Nicolas Gauthier : Après la Manif pour tous, l’électorat français de confession musulmane semble avoir rompu avec son traditionnel tropisme électoral de gauche, lequel tenait souvent au clientélisme régnant dans les cités, avec embauches de fonctionnaires municipaux et distribution de subventions à des associations dont l’utilité n’était pas toujours avérée. Bref, l’instrumentalisation de ces fameux « grands frères ». Vous validez ce constat ?
Camel Bechikh : D’un point de vue factuel, ce constat est validé par les résultats des élections municipales de 2014 qui, en Seine-Saint-Denis notamment, a été une véritable bérézina pour l’ensemble de la gauche. Nombre de mairies constituant historiquement la ceinture rouge sont passées à droite. Mais, au-delà du moment électoral, ce fut l’occasion pour de jeunes Français de branche d’exprimer des convictions politiques en s’engageant chez Les Républicains, au Parti chrétien-démocrate et, plus rarement, au Front national. Si le déclenchement de cet engagement fut la réaction aux délires « progressistes » du gouvernement, il n’en reste pas moins que cela a révélé une réalité de fond : nombre de ces Français ont saisi la contradiction entre l’ordre traditionnel transmis par des parents immigrés dans les années 60 et 70, des parents illettrés mais pleins de bon sens, des parents non intoxiqués par la morale officielle de Mai 68 et l’idéologie libérale-libertaire.
En 2014, du sursaut conservateur opposé à la loi Taubira, mais aussi, rappelons-le, à l’introduction de la théorie du genre, il était, dans les familles musulmanes en général, plus honteux de voter socialiste que Le Pen après le « point de détail ». De 2012 à 2014, nous connûmes une parenthèse enchantée, celle où catholiques, juifs et musulmans militaient à l’unisson pour sauvegarder la cellule familiale traditionnelle, pour protéger l’enfant, pour affirmer l’altérité entre homme et femme. Il est, d’ailleurs, assez surréaliste que les Français eurent à défiler pour cela, pour des principes aussi naturels dans un pays aussi appelé fille aînée de l’Église. En 2014 la parenthèse se referme par l’émergence du cancer de Daech.

CONSIGNE A —
Recopiez le passage de l'entretien qui va de « En 2014, du » à « cancer de Daech. ».
CONSIGNE B —
Dans l'entretien, relevez les partis politiques où, selon Camel Bechikh, de jeunes Français se sont engagés.

DONNÉES À EXAMINER —
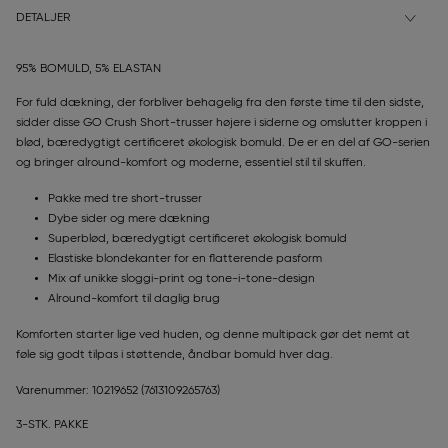
DETALJER
95% BOMULD, 5% ELASTAN
For fuld dækning, der forbliver behagelig fra den første time til den sidste,
sidder disse GO Crush Short-trusser højere i siderne og omslutter kroppen i
blød, bæredygtigt certificeret økologisk bomuld. De er en del af GO-serien
og bringer alround-komfort og moderne, essentiel stil til skuffen.
Pakke med tre short-trusser
Dybe sider og mere dækning
Superblød, bæredygtigt certificeret økologisk bomuld
Elastiske blondekanter for en flatterende pasform
Mix af unikke sloggi-print og tone-i-tone-design
Alround-komfort til daglig brug
Komforten starter lige ved huden, og denne multipack gør det nemt at
føle sig godt tilpas i støttende, åndbar bomuld hver dag.
Varenummer: 10219652
(7613109265763)
3-STK. PAKKE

RÉPONSE A —
En 2014, du sursaut conservateur opposé à la loi Taubira, mais aussi, rappelons-le, à l’introduction de la théorie du genre, il était, dans les familles musulmanes en général, plus honteux de voter socialiste que Le Pen après le « point de détail ». De 2012 à 2014, nous connûmes une parenthèse enchantée, celle où catholiques, juifs et musulmans militaient à l’unisson pour sauvegarder la cellule familiale traditionnelle, pour protéger l’enfant, pour affirmer l’altérité entre homme et femme. Il est, d’ailleurs, assez surréaliste que les Français eurent à défiler pour cela, pour des principes aussi naturels dans un pays aussi appelé fille aînée de l’Église. En 2014 la parenthèse se referme par l’émergence du cancer de Daech.

RÉPONSE B —
Les Républicains, le Parti chrétien-démocrate, le Front national